◆ Requirement: Would you transcribe the listing exactly as it stands, minus any images?

◆ Data to use:

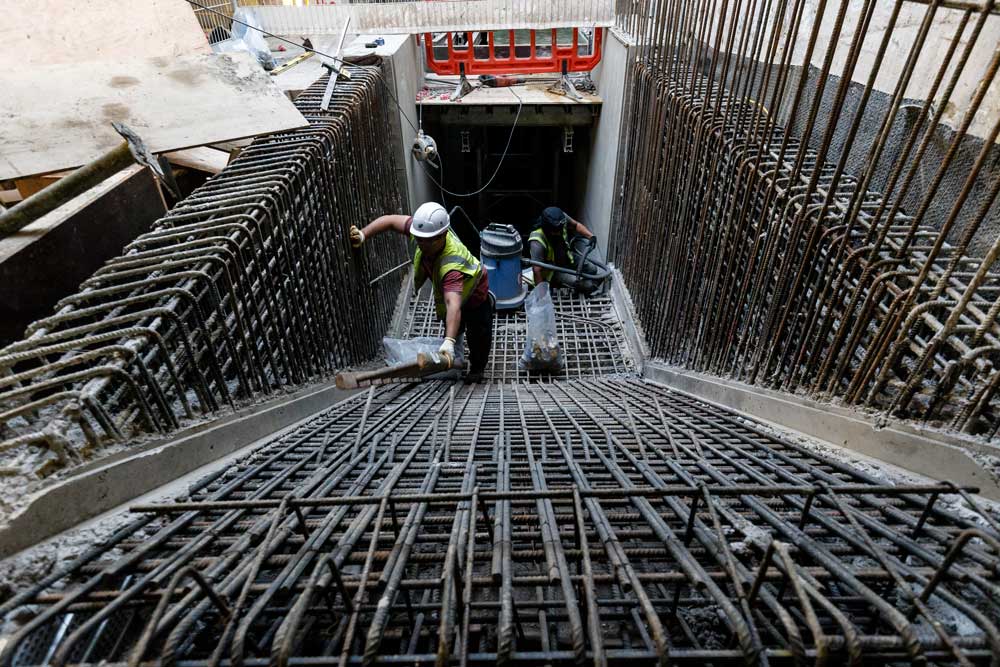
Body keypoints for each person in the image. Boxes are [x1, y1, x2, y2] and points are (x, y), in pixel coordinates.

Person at [350, 202, 494, 382]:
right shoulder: (424, 232)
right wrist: (363, 234)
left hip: (474, 294)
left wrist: (448, 341)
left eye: (427, 240)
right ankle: (454, 357)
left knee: (478, 333)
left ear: (442, 236)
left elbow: (453, 305)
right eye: (419, 239)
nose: (422, 244)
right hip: (452, 294)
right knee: (454, 328)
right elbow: (389, 221)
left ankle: (476, 370)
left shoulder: (452, 266)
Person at [528, 206, 603, 295]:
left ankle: (579, 288)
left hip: (567, 257)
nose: (559, 232)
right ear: (547, 228)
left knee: (592, 269)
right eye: (556, 231)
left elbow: (576, 225)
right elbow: (537, 270)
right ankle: (572, 288)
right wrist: (541, 295)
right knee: (588, 285)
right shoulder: (537, 241)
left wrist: (591, 236)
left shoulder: (561, 219)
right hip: (553, 271)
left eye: (560, 229)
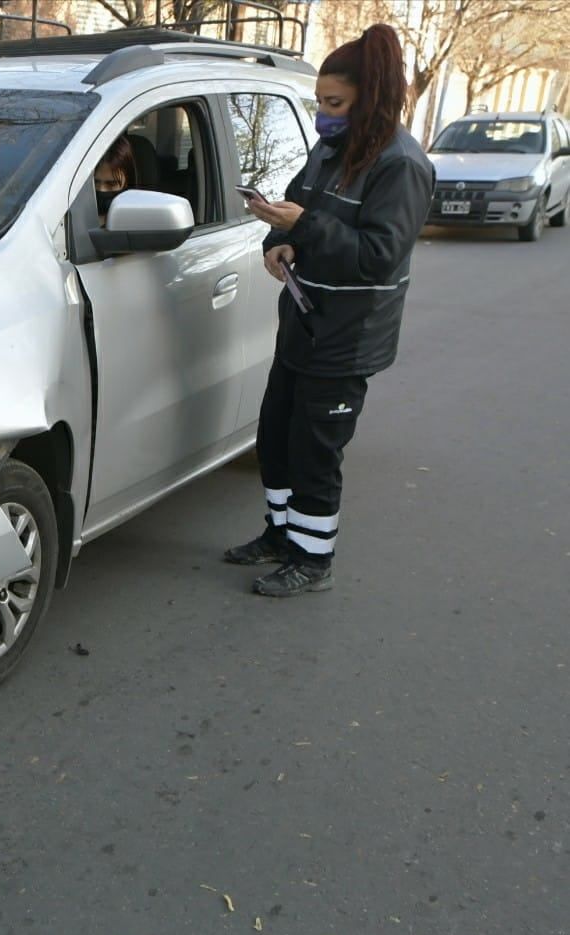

◆ Expected answer:
Body keypoints for each person in the image. Boxes are [x1, y1, x2, y2] and points are (x, y), in pixel coordinates.

Person at [350, 202, 494, 382]:
right shoulder: (424, 232)
right wrist: (363, 234)
left hip: (474, 294)
left wrist: (448, 341)
left eye: (427, 240)
right ankle: (454, 357)
left knee: (478, 333)
left ear: (442, 236)
left elbow: (453, 305)
right eye: (419, 239)
nose: (422, 244)
right hip: (452, 294)
right knee: (454, 328)
right elbow: (389, 221)
left ankle: (476, 370)
left shoulder: (452, 266)
Person at [528, 206, 603, 295]:
left ankle: (579, 288)
left hip: (567, 257)
nose: (559, 232)
right ear: (547, 228)
left knee: (592, 269)
right eye: (556, 231)
left elbow: (576, 225)
right elbow: (537, 270)
right ankle: (572, 288)
right wrist: (541, 295)
right knee: (588, 285)
right shoulder: (537, 241)
left wrist: (591, 236)
left shoulder: (561, 219)
right hip: (553, 271)
left eye: (560, 229)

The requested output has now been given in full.